Running with Docker Compose
protoVoice ships two services:
protovoice— WebRTC + Whisper + routing vLLM + Kokoro fallback (GPU 0)fish-speech— Fish Audio S2-Pro TTS sidecar (GPU 1)
Default config assumes two GPUs on one host. Adjust via env if you have fewer.
Basic start
docker compose up -d
docker compose logs -f protovoiceHealth check: curl http://localhost:7867/healthz.
Common overrides
All env vars are documented in the Environment Variables reference. The ones you'll reach for most:
# Pin to specific GPUs
PROTOVOICE_GPU=0 FISH_GPU=1 docker compose up -d
# Use only Kokoro (no Fish sidecar)
TTS_BACKEND=kokoro docker compose up -d protovoice
# Point at an external LLM instead of starting our own vllm
START_VLLM=0 LLM_URL=http://10.0.0.10:8000/v1 docker compose up -dVolume mounts
HF_HOME→/models— HuggingFace cache. Default:/mnt/models/huggingface.FISH_REFERENCES_DIR→/app/references— persists saved voice references across restarts.
GPU allocation
| Service | Default GPU | VRAM |
|---|---|---|
| protovoice (Whisper + routing vLLM + Kokoro) | 0 | ~23 GB |
fish-speech (S2-Pro with --half --compile) | 1 | ~22 GB |
On a single-GPU host, set TTS_BACKEND=kokoro to skip Fish entirely and keep everything on GPU 0.
Cold start
Fish Audio's first call triggers a ~2-minute torch.compile codegen. protoVoice's prewarm() on startup sends a single silent utterance to absorb this — you should never see that hit in a real turn.

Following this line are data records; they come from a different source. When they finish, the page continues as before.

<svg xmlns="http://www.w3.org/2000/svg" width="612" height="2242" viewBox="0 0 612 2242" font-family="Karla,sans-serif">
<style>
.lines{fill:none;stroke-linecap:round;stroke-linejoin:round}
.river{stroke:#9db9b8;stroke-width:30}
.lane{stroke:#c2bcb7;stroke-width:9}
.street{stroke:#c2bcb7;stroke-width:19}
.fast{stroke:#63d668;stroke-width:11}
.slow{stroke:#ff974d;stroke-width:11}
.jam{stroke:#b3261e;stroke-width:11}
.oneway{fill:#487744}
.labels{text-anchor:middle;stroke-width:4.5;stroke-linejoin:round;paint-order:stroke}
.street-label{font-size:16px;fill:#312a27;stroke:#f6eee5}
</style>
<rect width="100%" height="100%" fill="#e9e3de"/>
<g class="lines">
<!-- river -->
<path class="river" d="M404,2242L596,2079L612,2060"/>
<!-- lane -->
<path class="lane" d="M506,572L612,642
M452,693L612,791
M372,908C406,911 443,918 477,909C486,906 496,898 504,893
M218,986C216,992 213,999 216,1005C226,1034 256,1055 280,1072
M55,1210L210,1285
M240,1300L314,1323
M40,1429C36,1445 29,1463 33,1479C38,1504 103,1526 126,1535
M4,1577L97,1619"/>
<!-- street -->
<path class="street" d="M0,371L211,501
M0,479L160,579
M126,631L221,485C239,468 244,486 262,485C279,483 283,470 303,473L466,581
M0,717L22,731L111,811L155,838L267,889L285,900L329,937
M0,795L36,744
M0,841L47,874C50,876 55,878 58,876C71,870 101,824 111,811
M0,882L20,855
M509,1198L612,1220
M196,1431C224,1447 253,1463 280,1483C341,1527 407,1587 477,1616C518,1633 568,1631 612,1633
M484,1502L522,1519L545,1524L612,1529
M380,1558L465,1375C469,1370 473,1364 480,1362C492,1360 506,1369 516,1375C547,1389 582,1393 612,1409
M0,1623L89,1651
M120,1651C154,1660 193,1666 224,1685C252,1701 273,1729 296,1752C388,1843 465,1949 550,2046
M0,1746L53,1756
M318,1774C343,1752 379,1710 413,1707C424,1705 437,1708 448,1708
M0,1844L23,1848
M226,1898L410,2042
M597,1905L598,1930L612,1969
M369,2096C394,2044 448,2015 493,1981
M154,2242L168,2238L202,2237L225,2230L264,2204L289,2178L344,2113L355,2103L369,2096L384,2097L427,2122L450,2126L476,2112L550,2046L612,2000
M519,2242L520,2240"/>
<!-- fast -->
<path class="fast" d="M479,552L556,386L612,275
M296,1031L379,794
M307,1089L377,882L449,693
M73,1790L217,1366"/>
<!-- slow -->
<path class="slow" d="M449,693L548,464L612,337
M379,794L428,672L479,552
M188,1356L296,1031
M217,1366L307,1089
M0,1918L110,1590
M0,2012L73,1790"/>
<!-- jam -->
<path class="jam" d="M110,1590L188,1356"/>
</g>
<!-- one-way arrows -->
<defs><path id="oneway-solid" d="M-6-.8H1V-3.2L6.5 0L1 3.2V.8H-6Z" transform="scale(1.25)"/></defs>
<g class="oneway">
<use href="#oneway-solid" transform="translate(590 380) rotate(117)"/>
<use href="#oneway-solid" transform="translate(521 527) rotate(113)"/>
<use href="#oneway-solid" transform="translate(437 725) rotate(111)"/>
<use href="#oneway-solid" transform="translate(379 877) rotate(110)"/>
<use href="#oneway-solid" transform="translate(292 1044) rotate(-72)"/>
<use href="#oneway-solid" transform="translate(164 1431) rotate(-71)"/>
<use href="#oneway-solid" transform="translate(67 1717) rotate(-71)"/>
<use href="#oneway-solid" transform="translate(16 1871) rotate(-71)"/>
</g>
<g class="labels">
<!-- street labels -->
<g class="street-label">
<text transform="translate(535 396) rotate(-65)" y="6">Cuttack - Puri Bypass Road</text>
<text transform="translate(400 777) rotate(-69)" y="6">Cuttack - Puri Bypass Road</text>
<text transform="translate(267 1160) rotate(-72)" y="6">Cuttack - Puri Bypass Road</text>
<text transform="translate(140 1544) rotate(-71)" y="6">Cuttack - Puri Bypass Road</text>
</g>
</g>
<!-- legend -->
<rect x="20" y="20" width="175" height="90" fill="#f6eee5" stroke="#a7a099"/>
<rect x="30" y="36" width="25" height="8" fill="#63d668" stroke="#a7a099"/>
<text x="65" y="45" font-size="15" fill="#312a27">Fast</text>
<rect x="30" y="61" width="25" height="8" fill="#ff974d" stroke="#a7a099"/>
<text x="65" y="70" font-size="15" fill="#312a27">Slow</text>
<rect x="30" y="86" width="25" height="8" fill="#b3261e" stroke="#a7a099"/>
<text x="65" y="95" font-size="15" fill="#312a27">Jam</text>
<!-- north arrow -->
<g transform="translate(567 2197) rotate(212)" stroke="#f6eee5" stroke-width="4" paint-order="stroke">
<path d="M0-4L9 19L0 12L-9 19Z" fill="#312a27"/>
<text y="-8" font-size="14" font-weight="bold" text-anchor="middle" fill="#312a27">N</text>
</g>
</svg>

Whisper takes ~2 s to load + warm.
vLLM takes 30-60 s to load + warm depending on model size.
Stopping cleanly
docker compose downdown tears down both containers. The Fish torch.compile cache lives in-container and will re-run on next start — mount /tmp/torchinductor_* to persist it if you want a faster restart, though this is currently undocumented upstream.